Komentar Wali Kota Tangsel Terkait Dugaan Pungli Seragam di SDN Ciledug Barat

Komentar Wali Kota Tangsel Terkait Dugaan Pungli Seragam di SDN Ciledug Barat

Wali Kota Tangsel Angkat Bicara Terkait Dugaan Pungli di SDN Ciledug Barat

Wali Kota Tangerang Selatan (Tangsel), Benyamin Davnie, memberikan pernyataan terkait dugaan pungutan liar (pungli) yang dilaporkan terjadi di Sekolah Dasar Negeri (SDN) Ciledug Barat. Ia mengatakan bahwa pihaknya sedang melakukan pemeriksaan terhadap Kepala Sekolah SDN Ciledug Barat.
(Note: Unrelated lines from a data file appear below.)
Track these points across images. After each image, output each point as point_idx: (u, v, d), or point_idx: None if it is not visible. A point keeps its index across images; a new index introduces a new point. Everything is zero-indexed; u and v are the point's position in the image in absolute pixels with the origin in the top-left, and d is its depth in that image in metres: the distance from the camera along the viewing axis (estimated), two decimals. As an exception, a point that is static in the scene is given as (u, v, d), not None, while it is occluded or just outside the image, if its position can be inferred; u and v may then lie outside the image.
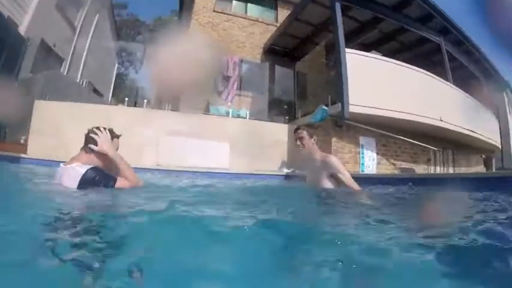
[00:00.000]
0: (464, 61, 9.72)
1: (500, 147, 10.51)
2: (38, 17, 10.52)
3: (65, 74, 11.93)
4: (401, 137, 7.26)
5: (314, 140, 3.44)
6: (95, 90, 14.16)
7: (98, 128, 2.42)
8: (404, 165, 7.47)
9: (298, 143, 3.43)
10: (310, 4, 8.64)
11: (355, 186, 3.10)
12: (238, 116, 8.98)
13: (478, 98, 9.20)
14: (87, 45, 14.77)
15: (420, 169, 7.58)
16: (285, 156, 7.72)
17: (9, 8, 9.12)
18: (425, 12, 8.25)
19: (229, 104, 9.88)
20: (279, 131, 7.97)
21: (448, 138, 8.03)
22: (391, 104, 6.76)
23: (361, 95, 6.67)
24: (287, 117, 9.10)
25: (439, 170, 7.84)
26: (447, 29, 8.72)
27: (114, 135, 2.47)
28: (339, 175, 3.14)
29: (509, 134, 11.25)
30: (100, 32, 16.18)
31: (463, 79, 9.60)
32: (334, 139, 6.96)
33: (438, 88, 7.84)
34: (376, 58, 7.73)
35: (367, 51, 8.01)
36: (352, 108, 6.56)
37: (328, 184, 3.21)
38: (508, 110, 12.02)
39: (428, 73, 7.67)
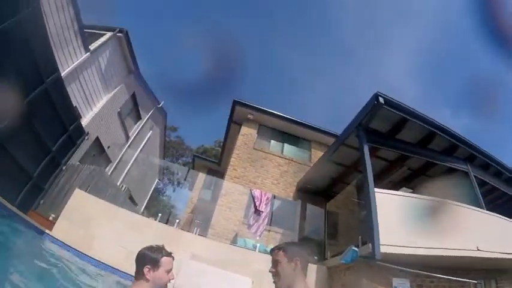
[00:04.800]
0: (494, 183, 9.27)
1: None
2: (100, 117, 11.70)
3: (109, 174, 12.38)
4: (438, 275, 6.43)
5: (296, 264, 2.13)
6: (131, 198, 14.40)
7: (152, 247, 2.19)
8: (443, 305, 6.46)
9: (272, 269, 2.21)
10: (342, 147, 9.06)
11: None
12: (266, 252, 8.51)
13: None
14: (136, 155, 15.77)
15: (462, 308, 6.52)
16: (314, 298, 7.03)
17: (79, 99, 10.27)
18: (450, 143, 8.36)
19: (257, 238, 9.52)
20: (308, 271, 7.35)
21: (489, 267, 7.02)
22: (423, 240, 6.30)
23: (393, 234, 6.33)
24: (316, 257, 8.52)
25: (483, 306, 6.66)
26: (473, 155, 8.68)
27: (167, 254, 2.20)
28: None
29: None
30: (149, 146, 17.48)
31: (496, 201, 9.36)
32: (364, 281, 6.33)
33: (471, 217, 7.34)
34: (405, 196, 7.50)
35: (397, 189, 7.89)
36: (384, 249, 6.15)
37: None
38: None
39: (458, 203, 7.28)
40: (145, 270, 2.03)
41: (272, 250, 2.28)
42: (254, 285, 6.81)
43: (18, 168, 5.53)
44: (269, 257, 6.63)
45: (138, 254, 2.12)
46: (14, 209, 4.94)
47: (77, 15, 9.57)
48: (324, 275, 7.62)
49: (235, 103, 13.05)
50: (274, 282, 2.17)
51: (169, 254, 2.18)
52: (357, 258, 6.58)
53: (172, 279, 2.15)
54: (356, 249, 6.66)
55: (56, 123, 6.53)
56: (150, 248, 2.15)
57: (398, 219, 6.67)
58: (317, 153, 12.65)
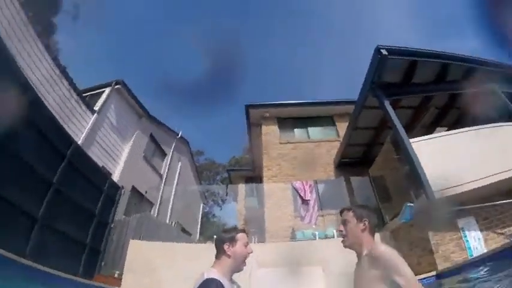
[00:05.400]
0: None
1: None
2: (129, 167, 12.11)
3: (155, 216, 12.81)
4: (501, 201, 6.15)
5: (365, 225, 2.18)
6: (184, 230, 14.82)
7: (225, 228, 2.43)
8: (514, 229, 6.19)
9: (341, 229, 2.30)
10: (363, 111, 8.90)
11: None
12: (326, 237, 8.50)
13: None
14: (174, 189, 16.20)
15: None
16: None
17: (103, 159, 10.74)
18: (466, 69, 7.98)
19: (313, 226, 9.50)
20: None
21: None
22: (476, 173, 6.07)
23: (443, 178, 6.06)
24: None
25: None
26: (493, 71, 8.08)
27: (242, 230, 2.36)
28: (396, 279, 1.76)
29: None
30: (184, 177, 17.89)
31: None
32: (430, 234, 6.16)
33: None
34: (441, 136, 7.28)
35: (431, 132, 7.61)
36: (439, 194, 5.98)
37: None
38: None
39: (497, 124, 7.04)
40: (225, 247, 2.19)
41: (341, 211, 2.35)
42: (324, 271, 6.80)
43: (72, 241, 5.82)
44: (331, 242, 6.60)
45: (215, 239, 2.32)
46: (80, 279, 5.21)
47: (71, 84, 9.97)
48: (389, 240, 7.46)
49: (248, 107, 13.10)
50: (342, 241, 2.27)
51: (243, 230, 2.34)
52: (416, 214, 6.44)
53: (251, 252, 2.29)
54: (412, 204, 6.55)
55: (91, 188, 6.81)
56: (225, 230, 2.37)
57: (443, 160, 6.50)
58: (342, 126, 12.31)
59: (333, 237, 8.30)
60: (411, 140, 6.87)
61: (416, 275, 5.44)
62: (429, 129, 8.89)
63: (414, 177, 6.57)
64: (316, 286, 6.60)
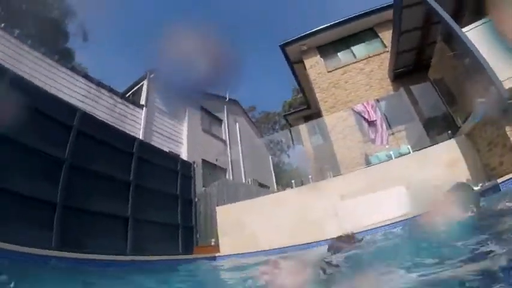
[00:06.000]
0: None
1: None
2: (192, 143, 12.80)
3: (231, 179, 13.52)
4: None
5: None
6: (261, 185, 15.44)
7: (340, 236, 2.30)
8: None
9: None
10: (404, 11, 8.12)
11: None
12: (401, 154, 8.21)
13: None
14: (240, 150, 16.70)
15: None
16: (466, 174, 6.49)
17: (167, 144, 11.42)
18: None
19: (386, 146, 9.22)
20: (449, 150, 6.95)
21: None
22: None
23: (509, 65, 5.45)
24: (450, 132, 7.85)
25: None
26: None
27: (350, 238, 2.29)
28: None
29: None
30: (245, 136, 18.37)
31: None
32: (507, 128, 5.61)
33: None
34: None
35: (483, 17, 6.68)
36: (508, 84, 5.36)
37: None
38: None
39: None
40: None
41: None
42: (408, 189, 6.63)
43: (164, 226, 6.47)
44: (407, 158, 6.23)
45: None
46: (181, 256, 5.77)
47: (111, 91, 10.49)
48: (466, 144, 6.97)
49: (283, 46, 12.64)
50: None
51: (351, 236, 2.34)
52: (489, 109, 5.92)
53: None
54: (482, 100, 6.00)
55: (165, 173, 7.33)
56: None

“Saat ini, kepala sekolah sudah kita periksa oleh inspektorat. Nanti kita lihat ke depannya,” ujarnya saat berbicara kepada wartawan. Meski demikian, Benyamin belum bisa memastikan sanksi yang akan diberikan terhadap kepala sekolah tersebut.

Ia menjelaskan bahwa sanksi yang diberikan akan disesuaikan dengan rekomendasi dari tim pemeriksa. “Sanksi nanti tergantung hasil dari pemeriksaan. Saya tidak bisa berdasarkan asumsi,” katanya.

“Nanti apa rekomendasi dari diriksusnya, itu yang akan kita laksanakan. Sekarang masih berproses, masih dilakukan pemeriksaan,” tambahnya.

Kepala Sekolah Tampakkan Rekening Pribadi dalam Tagihan Seragam

Sebelumnya, Nur Febri Susanti, seorang ibu rumah tangga di Kota Tangerang Selatan, mengaku diminta uang pembayaran seragam sekolah anaknya sebesar Rp1,1 juta. Febri mengatakan bahwa ia tidak memiliki uang untuk membayar tagihan tersebut, sehingga anaknya terancam tidak bisa bersekolah di SDN Ciledug Barat meskipun telah diterima.

Menurut Febri, kepala sekolah memintanya mencari sekolah lain jika tidak mampu melunasi biaya seragam. “Kepala sekolah bilang, kalau saya tidak sanggup, lebih baik cari sekolah lain saja,” katanya.

Biaya seragam senilai Rp1,1 juta mencakup pakaian muslim, baju batik, rompi, topi, atribut, serta buku paket pelajaran. Febri merasa biaya tersebut sangat besar, terlebih karena anaknya diterima di sekolah negeri. Ia juga curiga dengan rekening pribadi kepala sekolah yang dicantumkan dalam tagihan seragam.

“Anak saya sudah diterima, tapi saat daftar ulang disodori daftar biaya seragam Rp1,1 juta. Itu harus lunas dan ditransfer ke rekening pribadi kepala sekolah,” ujarnya.

Febri mengatakan bahwa penghasilannya hanya dari berjualan pempek secara online, sedangkan suaminya bekerja sebagai tukang parkir. “Penghasilan suami saya pas-pasan. Saya juga jualan seadanya. Kalau bisa dicicil, mungkin kami masih bisa usahakan. Tapi ini diminta langsung, tanpa opsi,” jelasnya.

Polemik SPMB di Tangsel

Selain di tingkat SD, Seleksi Penerimaan Murid Baru (SPMB) 2025 di tingkat SMA juga menjadi sorotan. Gubernur Banten, Andra Soni, mendapat laporan tentang sistem jalur domisili di SMA Negeri Tangerang Selatan. Banyak wali murid kecewa karena anaknya tidak diterima di sekolah negeri.

Andra Soni menegaskan bahwa Pemprov Banten hanya menjalankan regulasi resmi SPMB. Ke depan, akan diadakan program sekolah swasta gratis untuk siswa yang tidak lolos seleksi.

“Sampai hari ini masih ada beberapa sekolah yang banyak menerima tuntutan dari para orang tua agar anaknya diterima di sekolah negeri,” ujarnya.

Ia menambahkan bahwa aturan jalur domisili tahun ini melanjutkan program tahun sebelumnya. “Dulu, zaman zonasi, hanya anak-anak yang tinggal dalam zona tersebut yang bisa diterima. Itu dianggap tidak adil, maka diubah menjadi SPMB.”

“Anda apapun bentuk sistem seleksinya, selama jumlah sekolah masih kurang, maka ketidakpuasan akan terus terjadi,” lanjutnya.

Kekurangan jumlah sekolah negeri akan diimbangi dengan program sekolah swasta gratis. “Dan kami punya keyakinan bahwa kami harus memberikan keadilan kepada seluruh warga Banten untuk mendapatkan layanan pendidikan sesuai amanat Undang-Undang Dasar,” pungkasnya.